(The input)
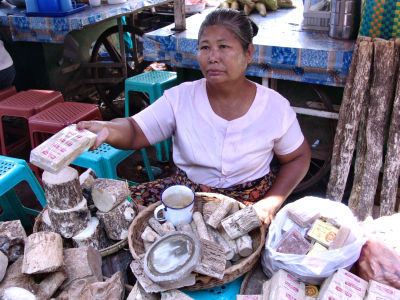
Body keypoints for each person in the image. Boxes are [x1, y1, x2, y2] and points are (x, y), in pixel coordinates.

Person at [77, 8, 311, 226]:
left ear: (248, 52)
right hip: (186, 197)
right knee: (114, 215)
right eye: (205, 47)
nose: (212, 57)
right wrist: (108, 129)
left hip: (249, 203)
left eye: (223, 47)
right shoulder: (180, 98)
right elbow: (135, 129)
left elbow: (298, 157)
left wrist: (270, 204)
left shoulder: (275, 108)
(End The input)
(The input)
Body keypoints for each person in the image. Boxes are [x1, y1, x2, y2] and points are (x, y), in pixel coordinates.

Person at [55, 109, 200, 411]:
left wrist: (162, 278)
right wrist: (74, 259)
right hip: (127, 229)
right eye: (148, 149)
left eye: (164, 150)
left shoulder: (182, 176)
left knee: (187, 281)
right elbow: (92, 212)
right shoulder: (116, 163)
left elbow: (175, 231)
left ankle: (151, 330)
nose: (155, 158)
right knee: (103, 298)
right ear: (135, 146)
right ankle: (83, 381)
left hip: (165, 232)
(End The input)
Aim of the task
Where the data above reaches the line holding "left eye: (164, 150)", begin printing, and stop after the line holding "left hip: (165, 232)". Each line must be reproduced exactly, with nothing else added.

Reply to the exercise
left eye: (164, 150)
left shoulder: (182, 176)
left knee: (187, 281)
right elbow: (92, 212)
right shoulder: (116, 163)
left elbow: (175, 231)
left ankle: (151, 330)
nose: (155, 158)
right knee: (103, 298)
right ear: (135, 146)
right ankle: (83, 381)
left hip: (165, 232)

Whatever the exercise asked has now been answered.